**Dataset records:**
▶
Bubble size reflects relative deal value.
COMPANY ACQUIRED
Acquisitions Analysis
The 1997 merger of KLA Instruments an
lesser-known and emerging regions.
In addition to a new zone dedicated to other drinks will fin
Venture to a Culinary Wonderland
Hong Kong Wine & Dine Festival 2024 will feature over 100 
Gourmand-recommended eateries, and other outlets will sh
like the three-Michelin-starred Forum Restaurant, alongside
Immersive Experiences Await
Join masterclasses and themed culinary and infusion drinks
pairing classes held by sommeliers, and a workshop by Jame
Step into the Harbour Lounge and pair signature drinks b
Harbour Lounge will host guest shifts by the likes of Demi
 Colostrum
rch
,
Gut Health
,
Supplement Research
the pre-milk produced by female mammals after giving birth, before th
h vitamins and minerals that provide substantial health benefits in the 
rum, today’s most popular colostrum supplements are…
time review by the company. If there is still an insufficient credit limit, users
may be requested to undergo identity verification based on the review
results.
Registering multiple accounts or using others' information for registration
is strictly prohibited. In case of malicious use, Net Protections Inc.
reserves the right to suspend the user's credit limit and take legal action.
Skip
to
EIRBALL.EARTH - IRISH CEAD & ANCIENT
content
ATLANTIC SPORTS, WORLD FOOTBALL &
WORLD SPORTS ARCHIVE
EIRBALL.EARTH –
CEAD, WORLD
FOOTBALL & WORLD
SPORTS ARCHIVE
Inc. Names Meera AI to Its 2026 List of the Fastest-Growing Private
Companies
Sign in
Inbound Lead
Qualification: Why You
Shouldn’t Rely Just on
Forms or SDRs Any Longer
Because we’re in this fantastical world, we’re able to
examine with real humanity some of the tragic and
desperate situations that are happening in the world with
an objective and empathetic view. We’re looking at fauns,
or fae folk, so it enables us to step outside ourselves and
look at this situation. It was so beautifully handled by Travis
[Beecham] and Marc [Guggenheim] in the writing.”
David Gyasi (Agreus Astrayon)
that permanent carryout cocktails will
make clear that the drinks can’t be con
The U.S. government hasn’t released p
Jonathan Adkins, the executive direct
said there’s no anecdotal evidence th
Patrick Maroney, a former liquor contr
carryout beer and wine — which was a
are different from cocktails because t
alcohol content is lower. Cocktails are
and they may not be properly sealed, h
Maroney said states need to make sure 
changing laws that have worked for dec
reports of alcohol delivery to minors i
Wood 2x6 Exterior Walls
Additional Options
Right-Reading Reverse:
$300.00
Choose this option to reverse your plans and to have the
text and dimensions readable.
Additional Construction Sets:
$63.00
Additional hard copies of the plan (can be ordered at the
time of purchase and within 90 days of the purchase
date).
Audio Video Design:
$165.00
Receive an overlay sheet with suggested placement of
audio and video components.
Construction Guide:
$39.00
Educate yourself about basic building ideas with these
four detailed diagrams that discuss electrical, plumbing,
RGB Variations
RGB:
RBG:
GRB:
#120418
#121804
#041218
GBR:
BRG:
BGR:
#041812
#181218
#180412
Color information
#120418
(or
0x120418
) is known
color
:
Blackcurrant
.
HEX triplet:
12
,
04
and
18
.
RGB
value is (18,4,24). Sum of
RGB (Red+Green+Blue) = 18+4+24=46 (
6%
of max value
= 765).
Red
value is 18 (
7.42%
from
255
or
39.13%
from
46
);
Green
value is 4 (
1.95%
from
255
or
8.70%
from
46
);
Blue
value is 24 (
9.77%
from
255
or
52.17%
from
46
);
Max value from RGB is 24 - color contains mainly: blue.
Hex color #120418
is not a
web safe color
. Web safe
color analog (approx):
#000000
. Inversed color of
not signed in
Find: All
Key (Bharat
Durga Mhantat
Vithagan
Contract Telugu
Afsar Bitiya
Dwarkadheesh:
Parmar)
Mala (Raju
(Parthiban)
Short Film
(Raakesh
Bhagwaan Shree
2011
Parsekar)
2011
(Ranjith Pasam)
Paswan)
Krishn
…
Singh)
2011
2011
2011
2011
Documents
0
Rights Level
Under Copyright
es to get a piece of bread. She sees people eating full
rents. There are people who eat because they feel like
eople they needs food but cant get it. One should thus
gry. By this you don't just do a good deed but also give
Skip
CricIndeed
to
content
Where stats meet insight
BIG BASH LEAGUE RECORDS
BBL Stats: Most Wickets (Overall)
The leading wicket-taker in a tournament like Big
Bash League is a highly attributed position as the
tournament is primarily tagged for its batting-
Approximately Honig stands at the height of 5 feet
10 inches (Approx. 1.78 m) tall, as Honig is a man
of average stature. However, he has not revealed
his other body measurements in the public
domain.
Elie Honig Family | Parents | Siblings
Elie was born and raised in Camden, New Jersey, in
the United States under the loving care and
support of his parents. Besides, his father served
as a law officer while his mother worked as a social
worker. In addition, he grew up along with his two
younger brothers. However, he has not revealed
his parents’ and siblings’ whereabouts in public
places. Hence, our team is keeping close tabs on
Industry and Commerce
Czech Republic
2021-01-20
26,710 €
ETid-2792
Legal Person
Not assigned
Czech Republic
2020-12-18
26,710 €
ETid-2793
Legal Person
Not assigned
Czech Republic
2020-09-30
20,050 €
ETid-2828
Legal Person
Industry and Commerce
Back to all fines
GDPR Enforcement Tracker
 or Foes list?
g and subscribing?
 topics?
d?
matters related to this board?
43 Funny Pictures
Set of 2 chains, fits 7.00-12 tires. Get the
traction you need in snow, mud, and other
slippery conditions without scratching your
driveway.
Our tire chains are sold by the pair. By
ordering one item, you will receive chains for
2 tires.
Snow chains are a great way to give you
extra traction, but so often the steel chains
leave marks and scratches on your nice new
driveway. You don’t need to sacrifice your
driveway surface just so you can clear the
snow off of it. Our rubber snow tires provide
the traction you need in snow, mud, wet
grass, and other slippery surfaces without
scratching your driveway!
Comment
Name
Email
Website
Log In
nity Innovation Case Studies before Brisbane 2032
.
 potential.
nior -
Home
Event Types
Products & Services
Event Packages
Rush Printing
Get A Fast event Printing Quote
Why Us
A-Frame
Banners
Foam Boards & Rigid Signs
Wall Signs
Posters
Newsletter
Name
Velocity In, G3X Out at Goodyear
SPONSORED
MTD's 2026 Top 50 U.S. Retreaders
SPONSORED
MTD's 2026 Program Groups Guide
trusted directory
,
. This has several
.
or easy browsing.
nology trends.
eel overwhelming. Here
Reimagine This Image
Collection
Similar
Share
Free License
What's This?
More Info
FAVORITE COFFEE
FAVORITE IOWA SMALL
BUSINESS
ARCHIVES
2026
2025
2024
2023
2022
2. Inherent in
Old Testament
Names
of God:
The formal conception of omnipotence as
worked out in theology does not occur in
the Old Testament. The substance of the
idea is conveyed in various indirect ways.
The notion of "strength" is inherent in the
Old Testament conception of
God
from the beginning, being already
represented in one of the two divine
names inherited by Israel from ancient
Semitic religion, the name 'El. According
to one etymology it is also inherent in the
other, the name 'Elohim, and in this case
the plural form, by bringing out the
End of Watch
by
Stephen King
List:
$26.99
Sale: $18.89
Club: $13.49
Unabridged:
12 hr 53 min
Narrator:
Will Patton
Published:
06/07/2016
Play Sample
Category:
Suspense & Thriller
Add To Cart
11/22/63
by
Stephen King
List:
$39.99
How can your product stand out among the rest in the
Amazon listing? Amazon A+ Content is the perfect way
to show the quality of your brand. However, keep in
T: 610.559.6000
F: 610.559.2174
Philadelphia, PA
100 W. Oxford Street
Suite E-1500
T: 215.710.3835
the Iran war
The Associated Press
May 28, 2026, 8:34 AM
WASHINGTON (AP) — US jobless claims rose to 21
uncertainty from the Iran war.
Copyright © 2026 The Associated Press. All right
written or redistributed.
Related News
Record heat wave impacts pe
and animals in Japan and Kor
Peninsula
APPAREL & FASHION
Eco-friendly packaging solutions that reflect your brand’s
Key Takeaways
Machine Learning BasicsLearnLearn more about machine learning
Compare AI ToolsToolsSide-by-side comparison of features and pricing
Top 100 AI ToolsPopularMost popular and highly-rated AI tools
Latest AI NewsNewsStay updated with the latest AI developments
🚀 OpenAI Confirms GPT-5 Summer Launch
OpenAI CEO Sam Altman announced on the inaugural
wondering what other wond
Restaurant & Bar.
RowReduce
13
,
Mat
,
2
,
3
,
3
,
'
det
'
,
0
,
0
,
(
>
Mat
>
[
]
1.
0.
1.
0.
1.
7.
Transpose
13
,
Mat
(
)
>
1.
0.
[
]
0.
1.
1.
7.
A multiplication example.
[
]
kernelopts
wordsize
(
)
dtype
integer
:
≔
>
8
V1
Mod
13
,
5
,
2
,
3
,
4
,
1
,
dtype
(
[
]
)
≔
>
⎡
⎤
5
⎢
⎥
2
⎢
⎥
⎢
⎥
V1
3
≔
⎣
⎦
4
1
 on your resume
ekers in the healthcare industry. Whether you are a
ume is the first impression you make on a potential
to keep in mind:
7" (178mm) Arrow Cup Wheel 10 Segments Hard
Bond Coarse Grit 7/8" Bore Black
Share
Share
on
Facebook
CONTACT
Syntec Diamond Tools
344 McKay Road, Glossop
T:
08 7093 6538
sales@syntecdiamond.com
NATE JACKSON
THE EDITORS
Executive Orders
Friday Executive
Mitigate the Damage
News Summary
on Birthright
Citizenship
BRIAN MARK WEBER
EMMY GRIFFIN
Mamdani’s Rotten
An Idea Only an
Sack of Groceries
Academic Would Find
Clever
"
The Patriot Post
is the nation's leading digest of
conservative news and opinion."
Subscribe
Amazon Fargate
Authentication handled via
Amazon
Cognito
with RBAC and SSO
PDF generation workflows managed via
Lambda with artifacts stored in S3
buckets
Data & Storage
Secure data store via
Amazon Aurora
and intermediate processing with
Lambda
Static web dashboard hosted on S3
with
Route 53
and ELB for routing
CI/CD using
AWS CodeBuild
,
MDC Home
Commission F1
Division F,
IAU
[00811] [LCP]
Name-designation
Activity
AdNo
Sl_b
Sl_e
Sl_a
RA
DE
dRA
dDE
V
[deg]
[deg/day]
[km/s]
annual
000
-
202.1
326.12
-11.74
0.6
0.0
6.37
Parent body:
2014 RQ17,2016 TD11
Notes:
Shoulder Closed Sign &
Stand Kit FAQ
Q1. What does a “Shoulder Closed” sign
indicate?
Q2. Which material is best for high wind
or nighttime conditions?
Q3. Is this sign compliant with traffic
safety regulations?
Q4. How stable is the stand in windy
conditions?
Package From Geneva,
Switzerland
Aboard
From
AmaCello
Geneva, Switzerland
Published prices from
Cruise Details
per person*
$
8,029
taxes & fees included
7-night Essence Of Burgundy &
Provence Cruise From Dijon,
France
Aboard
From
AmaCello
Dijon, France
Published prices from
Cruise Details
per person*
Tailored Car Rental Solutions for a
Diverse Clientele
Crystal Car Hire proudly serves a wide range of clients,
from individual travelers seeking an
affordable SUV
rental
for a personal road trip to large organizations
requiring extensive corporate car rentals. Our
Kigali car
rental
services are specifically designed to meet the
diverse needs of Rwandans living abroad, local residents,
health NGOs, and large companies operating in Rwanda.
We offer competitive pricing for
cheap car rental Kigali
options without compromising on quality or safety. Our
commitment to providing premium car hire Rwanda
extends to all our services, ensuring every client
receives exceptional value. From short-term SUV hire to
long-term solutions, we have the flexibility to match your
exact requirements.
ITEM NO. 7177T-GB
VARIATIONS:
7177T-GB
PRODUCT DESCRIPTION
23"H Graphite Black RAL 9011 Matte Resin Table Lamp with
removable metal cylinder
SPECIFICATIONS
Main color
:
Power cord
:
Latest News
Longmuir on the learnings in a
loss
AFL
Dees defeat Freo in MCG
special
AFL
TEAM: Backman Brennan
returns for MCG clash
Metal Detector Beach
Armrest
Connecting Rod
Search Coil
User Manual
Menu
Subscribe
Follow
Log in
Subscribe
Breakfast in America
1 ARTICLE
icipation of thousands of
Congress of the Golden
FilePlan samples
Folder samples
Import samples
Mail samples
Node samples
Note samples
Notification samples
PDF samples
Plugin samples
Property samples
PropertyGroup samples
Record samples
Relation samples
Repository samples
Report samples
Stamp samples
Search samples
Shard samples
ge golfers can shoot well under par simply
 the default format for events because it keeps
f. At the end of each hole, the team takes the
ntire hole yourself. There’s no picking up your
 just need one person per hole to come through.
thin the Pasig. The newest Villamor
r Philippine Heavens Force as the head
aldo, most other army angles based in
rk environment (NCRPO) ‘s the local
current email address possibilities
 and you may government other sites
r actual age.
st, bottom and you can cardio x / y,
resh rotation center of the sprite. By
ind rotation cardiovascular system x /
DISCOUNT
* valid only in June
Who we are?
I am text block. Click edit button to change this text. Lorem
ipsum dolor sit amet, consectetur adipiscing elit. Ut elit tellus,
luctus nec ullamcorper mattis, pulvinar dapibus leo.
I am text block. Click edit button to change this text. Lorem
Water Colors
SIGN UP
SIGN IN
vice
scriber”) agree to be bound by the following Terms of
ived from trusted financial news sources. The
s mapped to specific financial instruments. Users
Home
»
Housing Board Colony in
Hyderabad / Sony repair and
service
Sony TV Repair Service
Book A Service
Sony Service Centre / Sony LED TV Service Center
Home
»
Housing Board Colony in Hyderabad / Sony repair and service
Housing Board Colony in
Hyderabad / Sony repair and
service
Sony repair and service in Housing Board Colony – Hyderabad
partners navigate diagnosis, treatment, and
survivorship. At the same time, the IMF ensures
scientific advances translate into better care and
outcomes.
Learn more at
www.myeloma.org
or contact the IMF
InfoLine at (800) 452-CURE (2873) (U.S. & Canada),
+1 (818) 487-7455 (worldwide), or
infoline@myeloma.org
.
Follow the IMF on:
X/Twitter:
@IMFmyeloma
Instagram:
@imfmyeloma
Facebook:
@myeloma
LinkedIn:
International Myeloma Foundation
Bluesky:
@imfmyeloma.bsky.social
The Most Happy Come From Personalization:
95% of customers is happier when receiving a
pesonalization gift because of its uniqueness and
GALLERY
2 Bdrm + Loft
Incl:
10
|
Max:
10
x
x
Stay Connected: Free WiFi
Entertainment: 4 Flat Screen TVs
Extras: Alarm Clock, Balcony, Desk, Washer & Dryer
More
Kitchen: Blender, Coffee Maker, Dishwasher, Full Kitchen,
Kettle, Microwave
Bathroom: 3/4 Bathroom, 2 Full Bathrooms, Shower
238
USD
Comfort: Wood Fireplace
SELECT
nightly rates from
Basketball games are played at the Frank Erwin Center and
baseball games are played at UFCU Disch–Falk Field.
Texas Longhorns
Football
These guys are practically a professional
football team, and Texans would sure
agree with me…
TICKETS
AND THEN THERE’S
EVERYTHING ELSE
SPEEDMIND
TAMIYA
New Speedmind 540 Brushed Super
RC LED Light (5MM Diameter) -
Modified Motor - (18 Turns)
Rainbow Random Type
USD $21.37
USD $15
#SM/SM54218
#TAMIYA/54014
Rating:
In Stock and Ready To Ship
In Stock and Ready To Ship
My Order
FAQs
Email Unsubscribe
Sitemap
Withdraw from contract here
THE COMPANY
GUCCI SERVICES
◀
**Request:** Answer with a single number: how many lines in the data above have the string "games" in them?

**Result of this exercise:** 2